Los últimos datos económicos nos alejan de la centralidad europea

Mientras el gobierno se apresta a pagar a precio de oro los últimos apoyos necesarios para aprobar los Presupuestos Generales del Estado, las cifras económicas empiezan a torcer el rumbo de la recuperación. Francia ya ha logrado recuperar el PIB previo a la crisis, Alemania se encuentra a punto, Irlanda y Grecia ya lo superaron, mientras que España sigue a seis puntos de conseguirlo. Ello a pesar de ejecutar políticas enormemente expansivas –con datos récord de déficit– y de contar con los vientos favorables de una política monetaria ultralaxa. Ni siquiera con una temporada turística relativamente positiva, se ha logrado en el tercer trimestre del año que la economía nacional crezca por encima del dos por ciento, muy por debajo de la velocidad de crucero necesaria para acortar las distancias con nuestros socios europeos. Y las malas expectativas para este invierno –en forma de inflación y escasez de componentes– han terminado por ahondar la sensación de vértigo que se ha apoderado de la vicepresidenta Nadia Calviño, condenada a exhibir un optimismo impostado del que cada vez se halla más lejos.
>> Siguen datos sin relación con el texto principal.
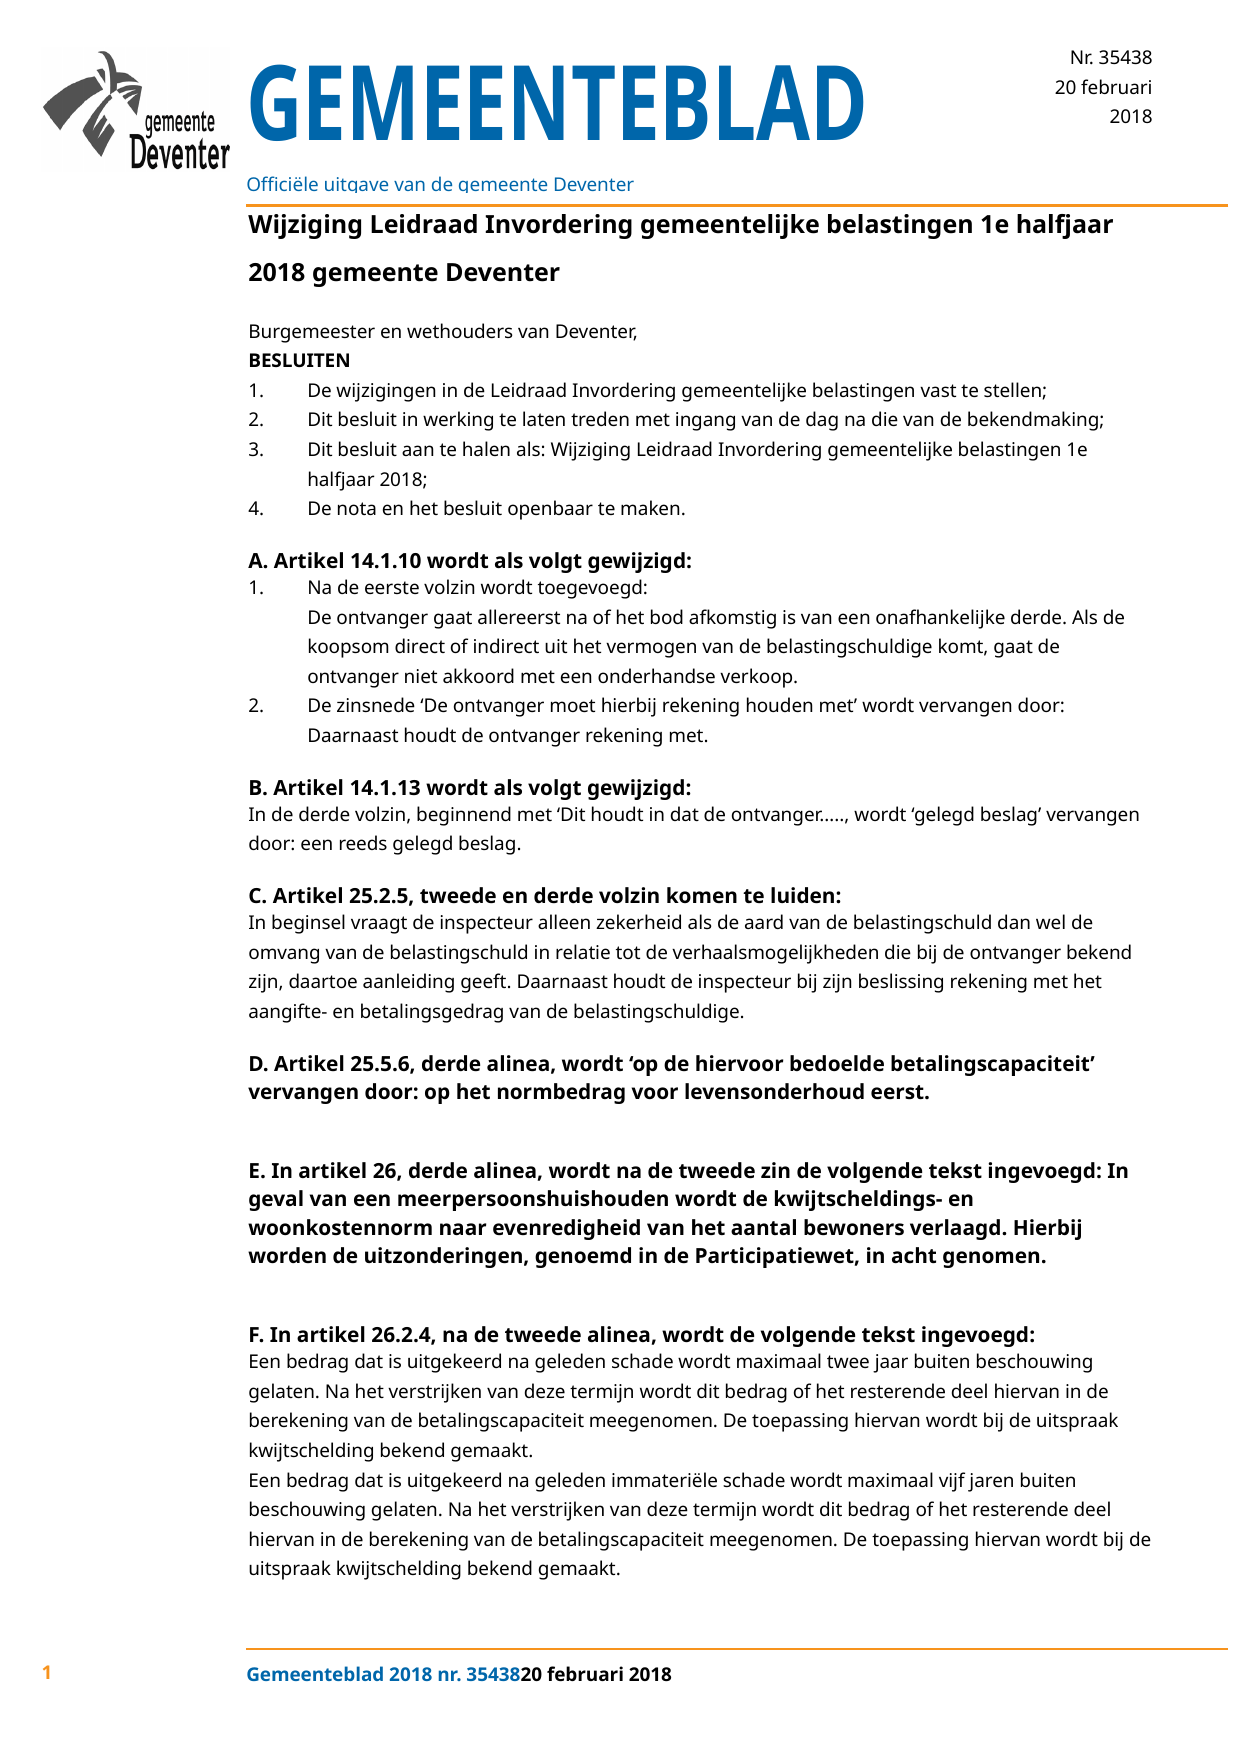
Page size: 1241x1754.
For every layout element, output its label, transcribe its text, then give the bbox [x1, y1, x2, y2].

text B. Artikel 14.1.13 wordt als volgt gewijzigd: [248, 773, 1152, 801]
text In de derde volzin, beginnend met ‘Dit houdt in dat de ontvanger….., wordt ‘gelegd beslag’ vervangen door: een reeds gelegd beslag. [248, 801, 1152, 856]
text Een bedrag dat is uitgekeerd na geleden schade wordt maximaal twee jaar buiten beschouwing gelaten. Na het verstrijken van deze termijn wordt dit bedrag of het resterende deel hiervan in de berekening van de betalingscapaciteit meegenomen. De toepassing hiervan wordt bij de uitspraak kwijtschelding bekend gemaakt. [248, 1348, 1152, 1463]
text A. Artikel 14.1.10 wordt als volgt gewijzigd: [248, 546, 1152, 574]
list Na de eerste volzin wordt toegevoegd: [248, 574, 1152, 600]
list Dit besluit aan te halen als: Wijziging Leidraad Invordering gemeentelijke belastingen 1e halfjaar 2018; [248, 436, 1152, 492]
text C. Artikel 25.2.5, tweede en derde volzin komen te luiden: [248, 881, 1152, 909]
text E. In artikel 26, derde alinea, wordt na de tweede zin de volgende tekst ingevoegd: In geval van een meerpersoonshuishouden wordt de kwijtscheldings- en woonkostennorm naar evenredigheid van het aantal bewoners verlaagd. Hierbij worden de uitzonderingen, genoemd in de Participatiewet, in acht genomen. [248, 1156, 1152, 1270]
picture [41, 47, 231, 172]
text BESLUITEN [248, 347, 1152, 373]
list De ontvanger gaat allereerst na of het bod afkomstig is van een onafhankelijke derde. Als de koopsom direct of indirect uit het vermogen van de belastingschuldige komt, gaat de ontvanger niet akkoord met een onderhandse verkoop. [248, 604, 1152, 689]
list De zinsnede ‘De ontvanger moet hierbij rekening houden met’ wordt vervangen door: Daarnaast houdt de ontvanger rekening met. [248, 693, 1152, 748]
list De wijzigingen in de Leidraad Invordering gemeentelijke belastingen vast te stellen; [248, 377, 1152, 403]
text In beginsel vraagt de inspecteur alleen zekerheid als de aard van de belastingschuld dan wel de omvang van de belastingschuld in relatie tot de verhaalsmogelijkheden die bij de ontvanger bekend zijn, daartoe aanleiding geeft. Daarnaast houdt de inspecteur bij zijn beslissing rekening met het aangifte- en betalingsgedrag van de belastingschuldige. [248, 909, 1152, 1024]
text Wijziging Leidraad Invordering gemeentelijke belastingen 1e halfjaar 2018 gemeente Deventer [248, 207, 1152, 288]
text F. In artikel 26.2.4, na de tweede alinea, wordt de volgende tekst ingevoegd: [248, 1320, 1152, 1348]
text Een bedrag dat is uitgekeerd na geleden immateriële schade wordt maximaal vijf jaren buiten beschouwing gelaten. Na het verstrijken van deze termijn wordt dit bedrag of het resterende deel hiervan in de berekening van de betalingscapaciteit meegenomen. De toepassing hiervan wordt bij de uitspraak kwijtschelding bekend gemaakt. [248, 1467, 1152, 1581]
list De nota en het besluit openbaar te maken. [248, 495, 1152, 521]
list Dit besluit in werking te laten treden met ingang van de dag na die van de bekendmaking; [248, 407, 1152, 432]
text Burgemeester en wethouders van Deventer, [248, 318, 1152, 344]
text D. Artikel 25.5.6, derde alinea, wordt ‘op de hiervoor bedoelde betalingscapaciteit’ vervangen door: op het normbedrag voor levensonderhoud eerst. [248, 1049, 1152, 1106]
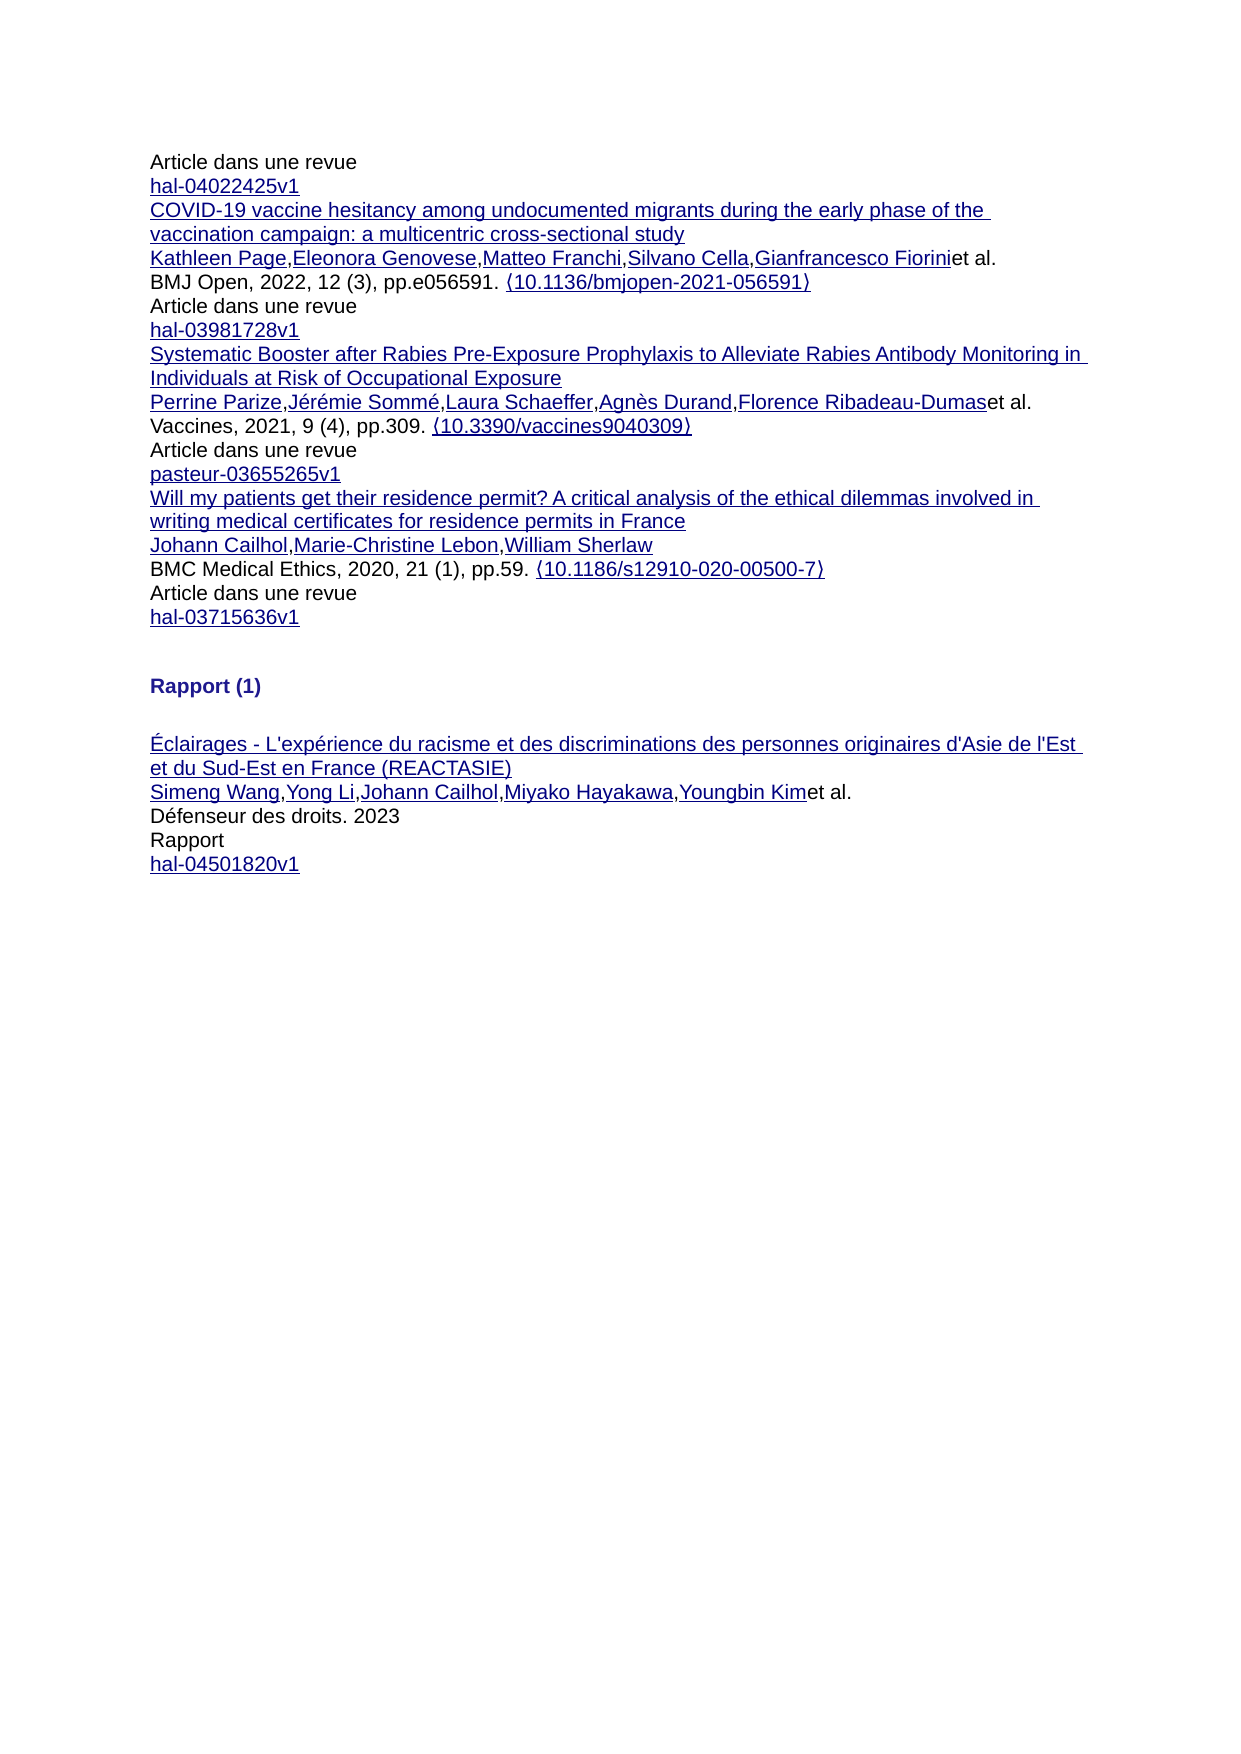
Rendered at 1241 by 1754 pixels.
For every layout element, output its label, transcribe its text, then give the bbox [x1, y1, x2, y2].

table_cell COVID-19 vaccine hesitancy among undocumented migrants during the early phase of the vaccination campaign: a multicentric cross-sectional study Kathleen Page,Eleonora Genovese,Matteo Franchi,Silvano Cella,Gianfrancesco Fioriniet al. BMJ Open, 2022, 12 (3), pp.e056591. ⟨10.1136/bmjopen-2021-056591⟩ Article dans une revue hal-03981728v1 [150, 198, 1090, 342]
table_header Éclairages - L'expérience du racisme et des discriminations des personnes originaires d'Asie de l'Est et du Sud-Est en France (REACTASIE) Simeng Wang,Yong Li,Johann Cailhol,Miyako Hayakawa,Youngbin Kimet al. Défenseur des droits. 2023 Rapport hal-04501820v1 [150, 732, 1090, 876]
table_cell Article dans une revue hal-04022425v1 [150, 150, 1090, 198]
subtitle Rapport (1) [150, 674, 1090, 698]
table_cell Will my patients get their residence permit? A critical analysis of the ethical dilemmas involved in writing medical certificates for residence permits in France Johann Cailhol,Marie-Christine Lebon,William Sherlaw BMC Medical Ethics, 2020, 21 (1), pp.59. ⟨10.1186/s12910-020-00500-7⟩ Article dans une revue hal-03715636v1 [150, 485, 1090, 629]
table_cell Systematic Booster after Rabies Pre-Exposure Prophylaxis to Alleviate Rabies Antibody Monitoring in Individuals at Risk of Occupational Exposure Perrine Parize,Jérémie Sommé,Laura Schaeffer,Agnès Durand,Florence Ribadeau-Dumaset al. Vaccines, 2021, 9 (4), pp.309. ⟨10.3390/vaccines9040309⟩ Article dans une revue pasteur-03655265v1 [150, 342, 1090, 485]
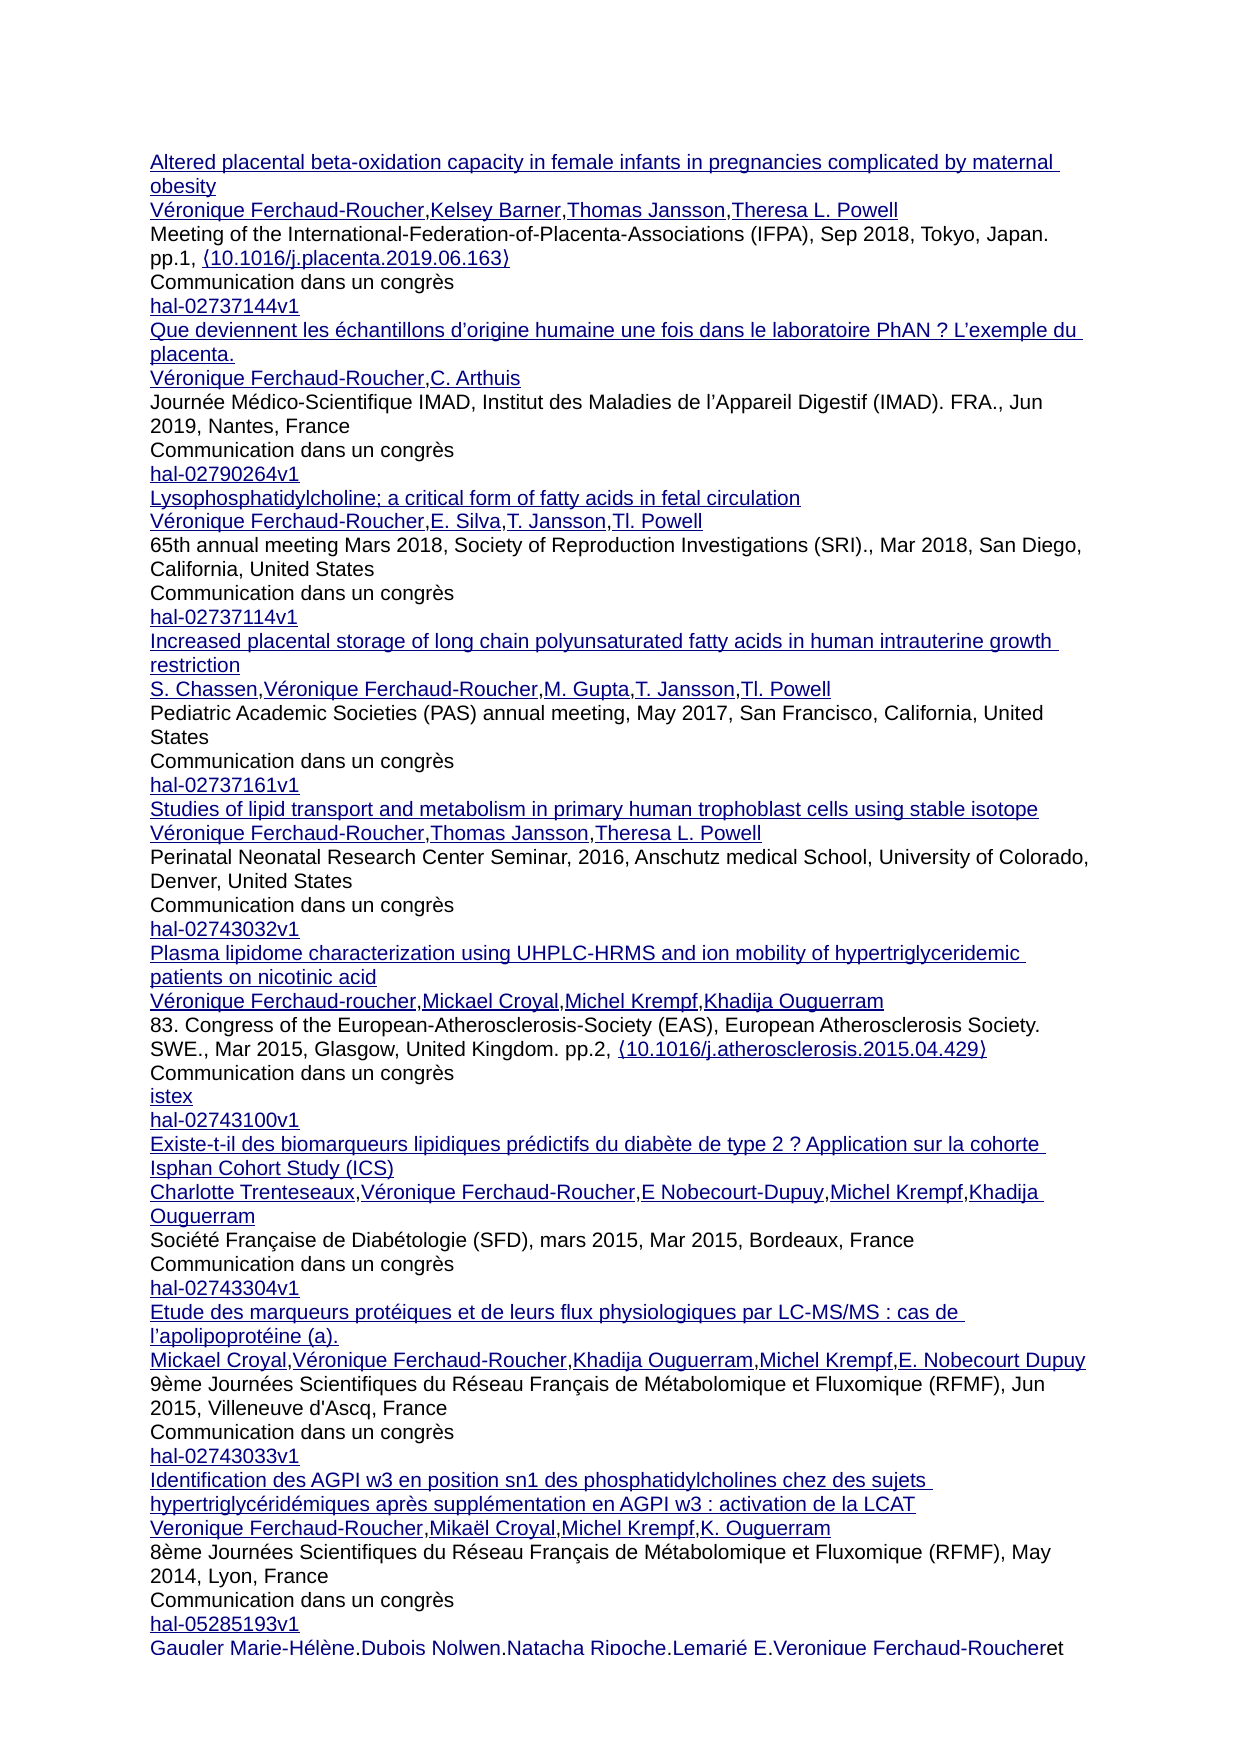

Por supuesto, el escenario invernal no se ha oscurecido sólo para los españoles. El cuello de botella comercial –falta todo tipo de componentes y mercancías– se une a unos precios energéticos disparatados que, por un lado, erosionan el poder adquisitivo del ciudadano medio y, por otro, ralentizan el trabajo de las fábricas. La inflación, además, empieza a complicar el diseño de salida de los principales bancos centrales, auténtico paso de las Termópilas para los ejércitos financieros, que avanzan por entre el desfiladero del endeudamiento masivo y el roce lacerante de las burbujas financieras. Hacia oriente, China atisba una crisis distinta, provocada por el estallido de Evergrande y por el previsible crash del mercado inmobiliario. A la necesidad de cerrar el déficit –con lo que implica de reducción de estímulos presupuestarios–, se une la dificultad estructural de invertir el dinero destinado a los grandes proyectos de infraestructura y de modernización de la economía; no sólo por el sobrecoste de las materias primas, sino también por su escasez. Las renovadas tensiones geopolíticas –de las que el misil hipersónico chino sería el último ejemplo– no ayudan a despejar un horizonte que sigue apuntando hacia una década imprevisible. Los motivos para el optimismo, en cambio, surgen de la aceleración tecnológica a la que asistimos: desde los indudables avances médicos (el ARN mensajero liderará los avances en este campo) al desarrollo del coche eléctrico y la puesta al día de la carrera espacial. España no se encuentra precisamente a la vanguardia en ninguno de estos campos.

Pero, mientras tanto, avanzamos a ciegas hacia una tierra de nadie que propicia discursos cada vez más populistas, ya no sólo en sus extremos sino incluso en su mismo centro. Es el caso –por no ceñirnos únicamente a la economía– del nuevo currículum del bachillerato: una reforma que parece querer hablarnos más de reeducación que de educación, visto el énfasis que pone en decirnos qué pensar y qué creer. La acumulación de conocimientos se ha sustituido por una vaga mezcolanza de sentimentalismo, creencias y discursos identitarios que traicionan, en primer lugar y sobre todo, a la clase obrera. Pero ya se sabe que, en este mundo virtual, las necesidades reales cuentan cada vez menos y la palabrería hueca sustituye a la realidad.